**WORK INSTRUCTIONS**
a) Rewrite the paragraph in the CutTools readme that begins "To compile and to test the program" as a short list of steps, keeping its main facts.
b) Answer these questions from the CutTools readme, one line each:
(i) Which version of CutTools is named in the header?
(ii) Who are the authors of the paper to quote when the code is used with the routines in avh_olo_s4.f?
(iii) What directory does running make produce?
** EXCERPT TO READ follows **
------------------------------------------------------------------------
 
              CutTools V1.6.5

 - Authors: Giovanni Ossola, Costas G. Papadopoulos, Roberto Pittau

 - When using this code, please quote the following 4 papers:

   \bibitem{CutTools} 
     G.~Ossola, C.~G.~Papadopoulos and R.~Pittau,
     %``CutTools: a program implementing the OPP reduction method
     %to compute one-loop amplitudes,''   
     arXiv:0711.3596 [hep-ph].
     %%CITATION = ARXIV:0711.3596;%%

   \bibitem{Ossola:2006us}
     G.~Ossola, C.~G.~Papadopoulos and R.~Pittau,
     %``Reducing full one-loop amplitudes to scalar integrals at the integrand
     %level,''
     Nucl.\ Phys.\  B {\bf 763} (2007) 147 [arXiv:hep-ph/0609007].
     %%CITATION = NUPHA,B763,147;%%

   \bibitem{Ossola:2008xq}
     G.~Ossola, C.~G.~Papadopoulos and R.~Pittau,
     %``On the Rational Terms of the one-loop amplitudes,''
     JHEP {\bf 0805} (2008) 004
     [arXiv:0802.1876 [hep-ph]].
     %%CITATION = JHEPA,0805,004;%%

   \bibitem{Ossola:2007bb}
     G.~Ossola, C.~G.~Papadopoulos and R.~Pittau,
     %``Numerical Evaluation of Six-Photon Amplitudes,''
     JHEP {\bf 0707} (2007) 085
     [arXiv:0704.1271 [hep-ph]].
     %%CITATION = JHEPA,0707,085;%%

 - When using this code, together with the routines in 
   avh_olo_s4.f, please quote also the paper:

   \bibitem{vanHameren:2005ed}
     A.~van Hameren, J.~Vollinga and S.~Weinzierl,
     %``Automated computation of one-loop integrals in massless theories,''
     Eur.\ Phys.\ J.\  C {\bf 41} (2005) 361 [arXiv:hep-ph/0502165].
     %%CITATION = EPHJA,C41,361;%%

 - !!Do not forget that the rational part rat2 should be provided by hand!!

---------------------------------------------------------------------------

To compile and to test the program, edit the makefile and set the platform
you are using by choosing between PLATFORM= LINUX and PLATFORM= DOS. 
Then type:

  > make

This will produce the directory "includects", containing the *.h files, the
*.mod files and the library "libcts.a". The whole directory "includects" 
and the library "libcts.a", should be present (on linked with a soft link)
** End of EXCERPT TO READ **
** INFORMATION SHOWN follows **
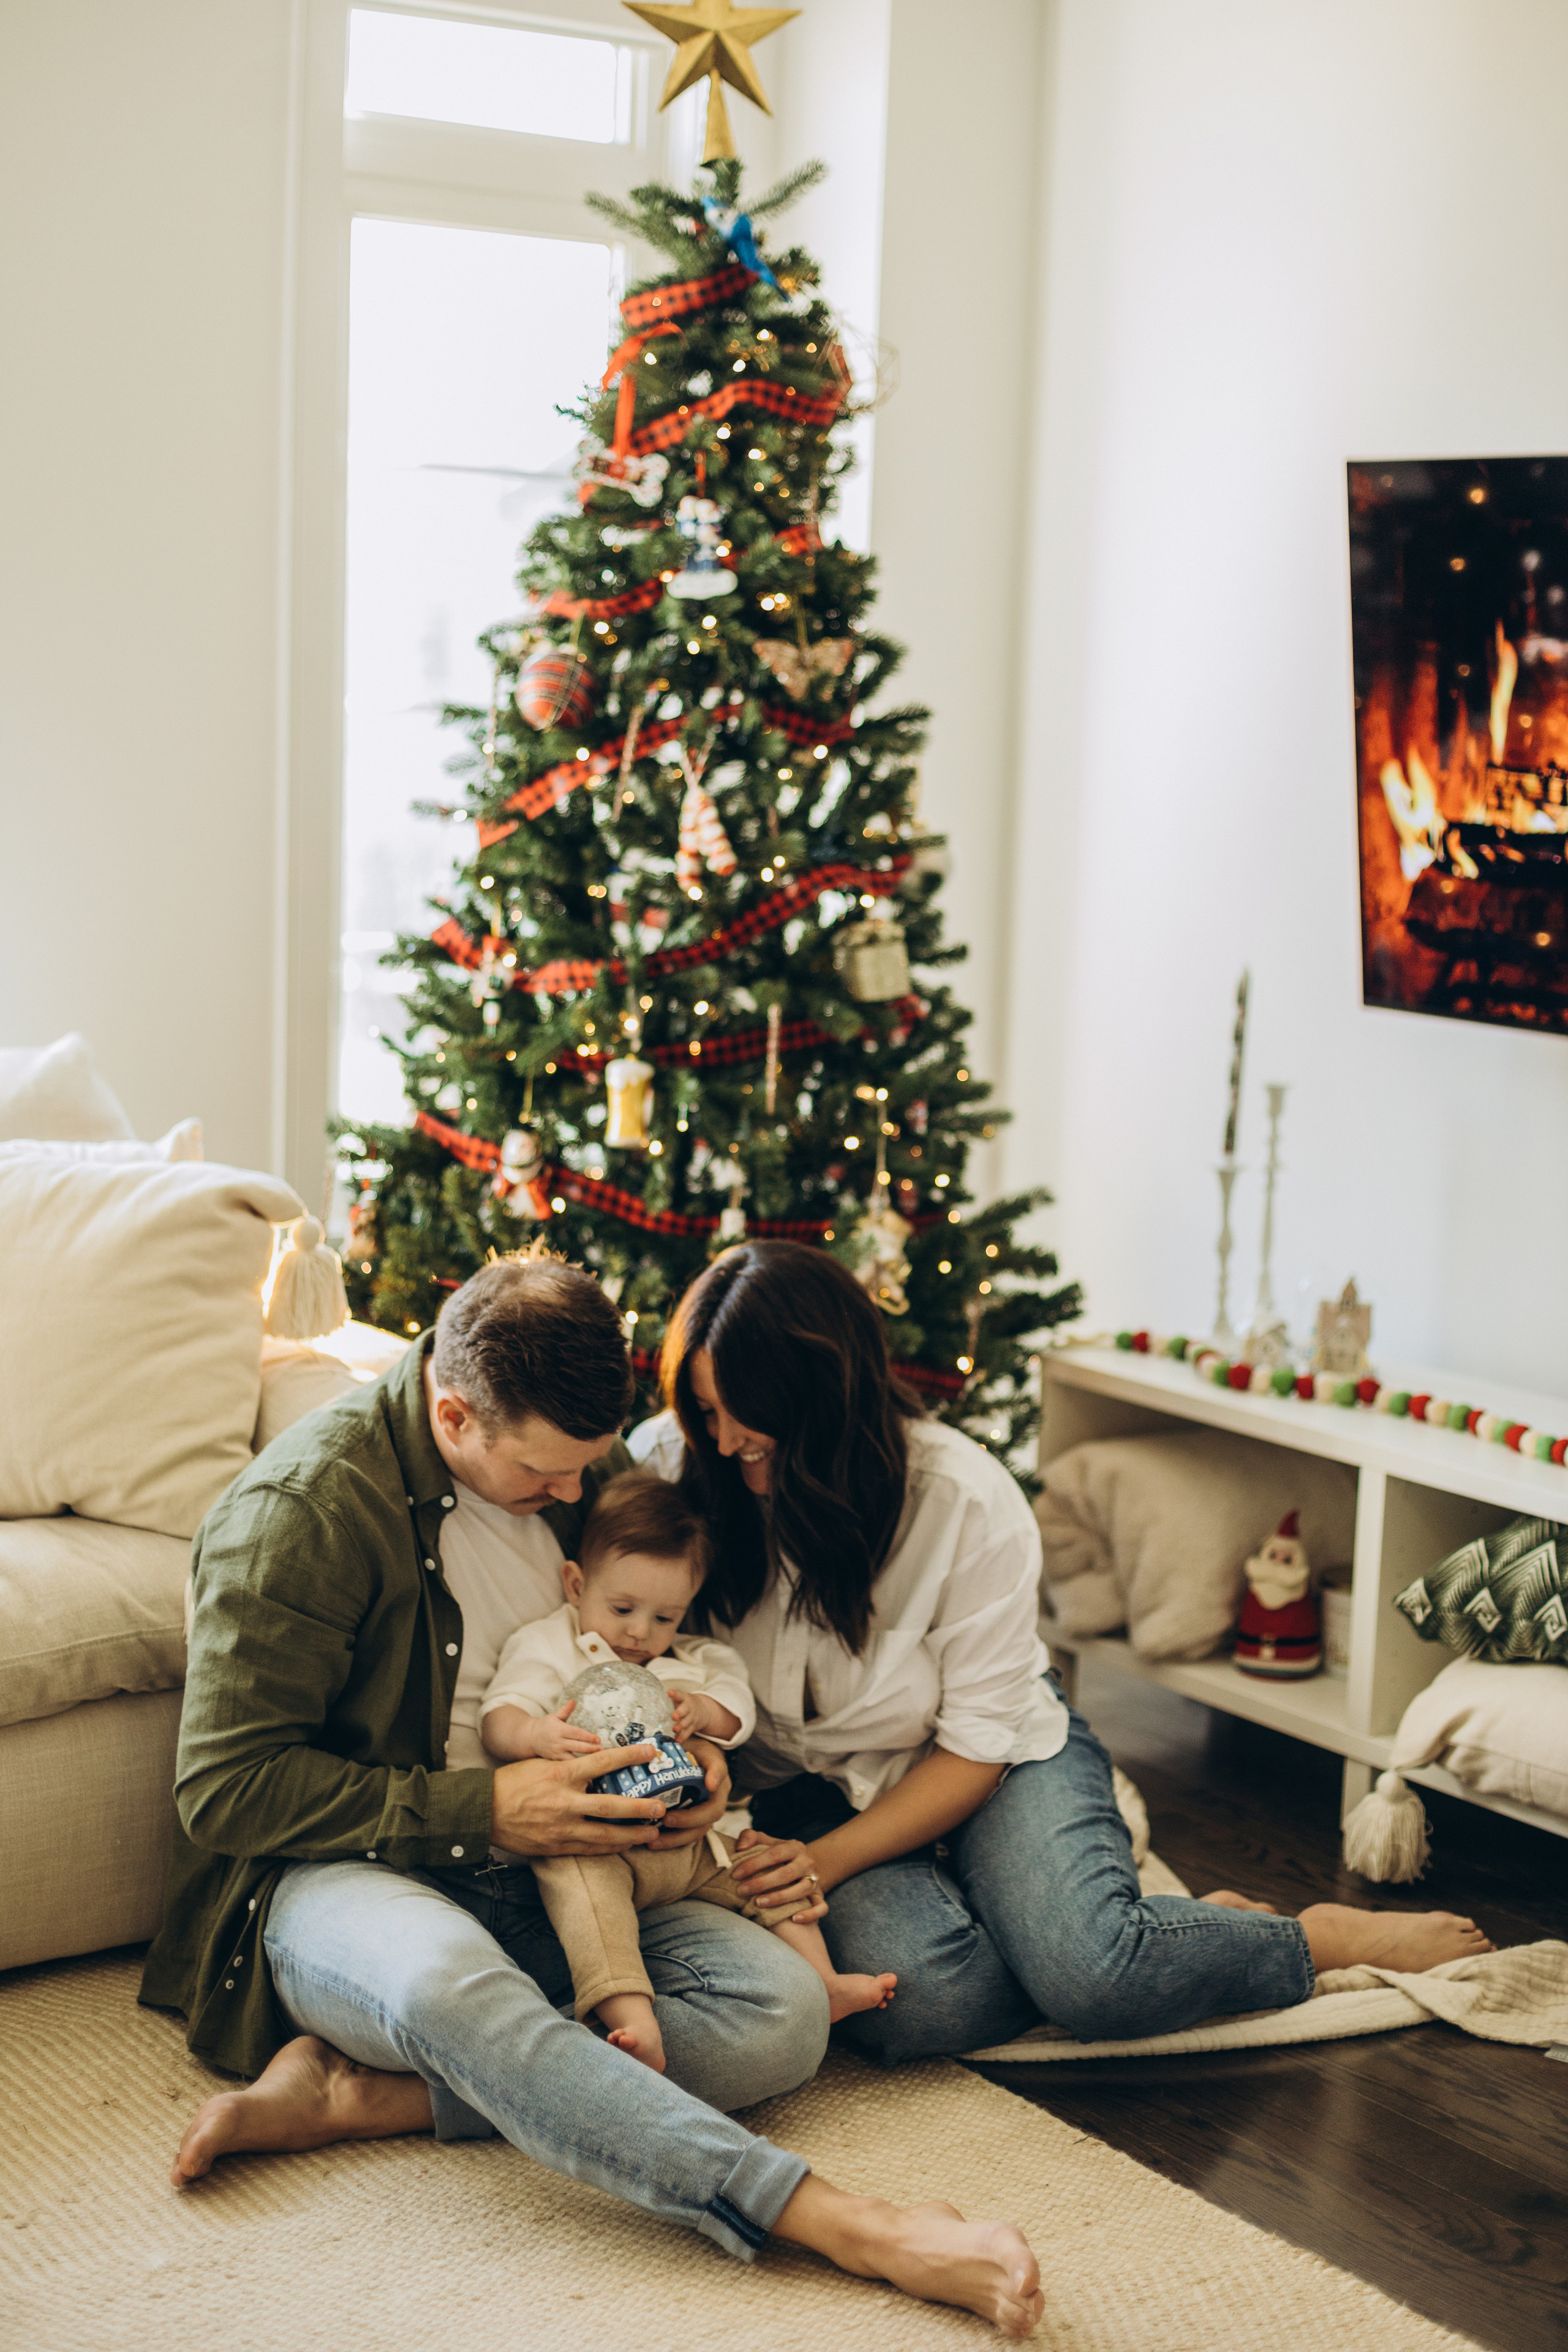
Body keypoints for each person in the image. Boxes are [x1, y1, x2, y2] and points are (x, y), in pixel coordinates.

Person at [144, 1254, 1044, 2339]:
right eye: (547, 1476)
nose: (577, 1497)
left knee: (784, 2016)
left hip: (580, 1864)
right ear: (454, 1415)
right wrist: (490, 1810)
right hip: (358, 1875)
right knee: (450, 1983)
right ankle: (847, 2224)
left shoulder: (586, 1462)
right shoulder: (304, 1514)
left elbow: (663, 1655)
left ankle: (369, 2093)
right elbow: (226, 1790)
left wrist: (697, 1764)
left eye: (587, 1469)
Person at [630, 1240, 1496, 2065]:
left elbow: (978, 1746)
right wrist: (707, 1755)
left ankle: (1298, 1939)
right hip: (805, 1793)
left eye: (751, 1414)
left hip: (992, 1762)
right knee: (921, 2005)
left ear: (828, 1398)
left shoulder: (961, 1499)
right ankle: (1127, 1930)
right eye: (705, 1409)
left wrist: (825, 1865)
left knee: (1097, 1978)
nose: (727, 1439)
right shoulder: (672, 1466)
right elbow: (643, 1652)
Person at [478, 1468, 897, 2072]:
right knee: (586, 1902)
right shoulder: (549, 1646)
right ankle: (632, 2019)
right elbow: (498, 1716)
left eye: (665, 1618)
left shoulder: (695, 1663)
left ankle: (825, 1981)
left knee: (765, 1868)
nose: (639, 1633)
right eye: (622, 1608)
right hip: (593, 1844)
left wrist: (702, 1712)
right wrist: (533, 1734)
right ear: (576, 1583)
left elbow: (737, 1716)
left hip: (688, 1844)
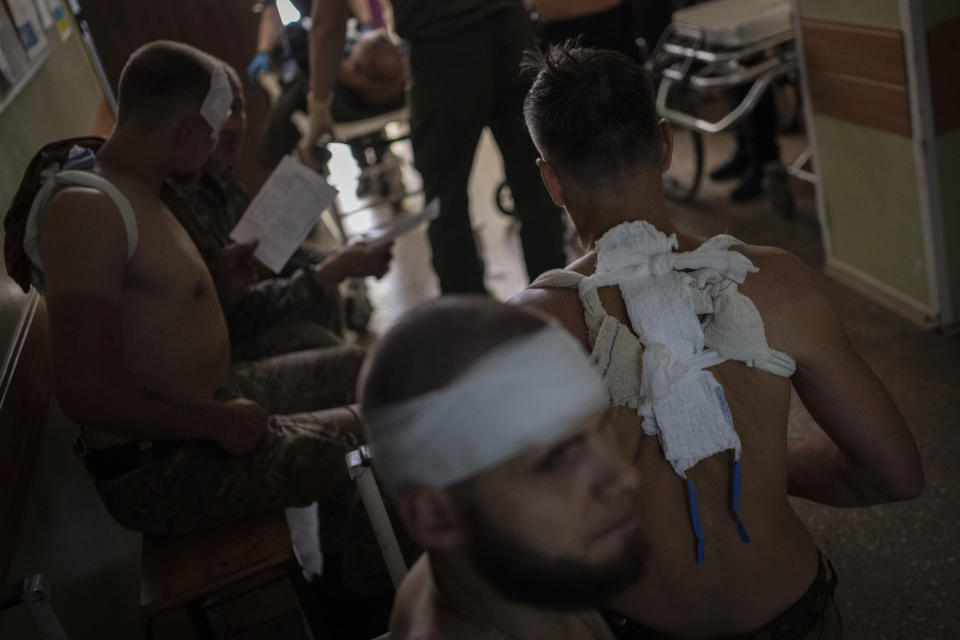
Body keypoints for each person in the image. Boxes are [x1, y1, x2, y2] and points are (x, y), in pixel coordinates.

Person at [511, 45, 924, 638]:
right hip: (797, 615)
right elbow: (896, 475)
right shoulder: (776, 283)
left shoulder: (531, 332)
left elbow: (526, 546)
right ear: (665, 143)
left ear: (551, 180)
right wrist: (759, 465)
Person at [13, 40, 392, 600]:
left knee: (362, 372)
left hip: (204, 404)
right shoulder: (87, 212)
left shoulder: (141, 186)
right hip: (161, 463)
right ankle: (367, 604)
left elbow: (155, 313)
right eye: (213, 131)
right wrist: (214, 422)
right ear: (190, 131)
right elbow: (86, 392)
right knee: (378, 441)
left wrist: (219, 288)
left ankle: (337, 574)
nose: (219, 144)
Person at [359, 297, 649, 639]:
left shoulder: (516, 573)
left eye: (603, 427)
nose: (625, 477)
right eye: (554, 460)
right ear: (434, 516)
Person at [304, 0, 567, 294]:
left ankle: (469, 321)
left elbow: (328, 17)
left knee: (445, 205)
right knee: (536, 189)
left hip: (443, 52)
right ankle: (554, 310)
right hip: (511, 32)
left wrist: (320, 102)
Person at [180, 63, 393, 359]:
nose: (232, 124)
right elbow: (236, 314)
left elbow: (266, 254)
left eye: (238, 109)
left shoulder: (222, 179)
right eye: (219, 112)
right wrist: (329, 272)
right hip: (227, 345)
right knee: (339, 346)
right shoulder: (187, 203)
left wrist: (340, 261)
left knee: (323, 277)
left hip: (251, 303)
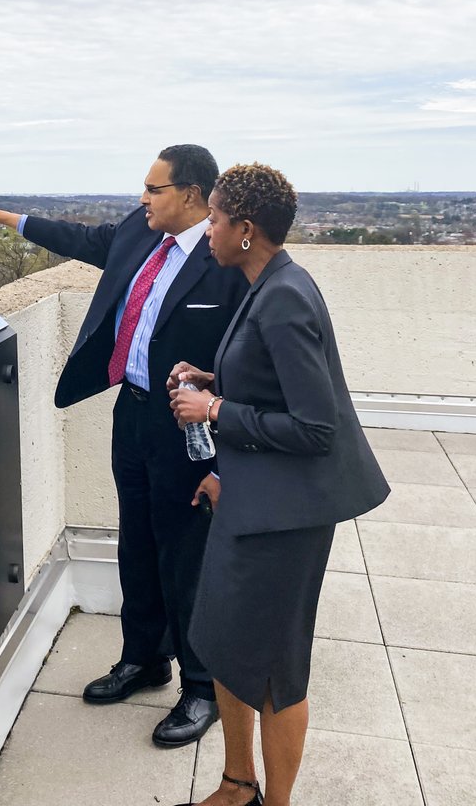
** End of INFORMATION SHOWN **
**ANSWERS BY ITEM NUMBER**
a)
- Edit the makefile.
- Set the platform to either PLATFORM= LINUX or PLATFORM= DOS.
- Type "make".

b)
(i) V1.6.5
(ii) A. van Hameren, J. Vollinga and S. Weinzierl
(iii) The directory "includects"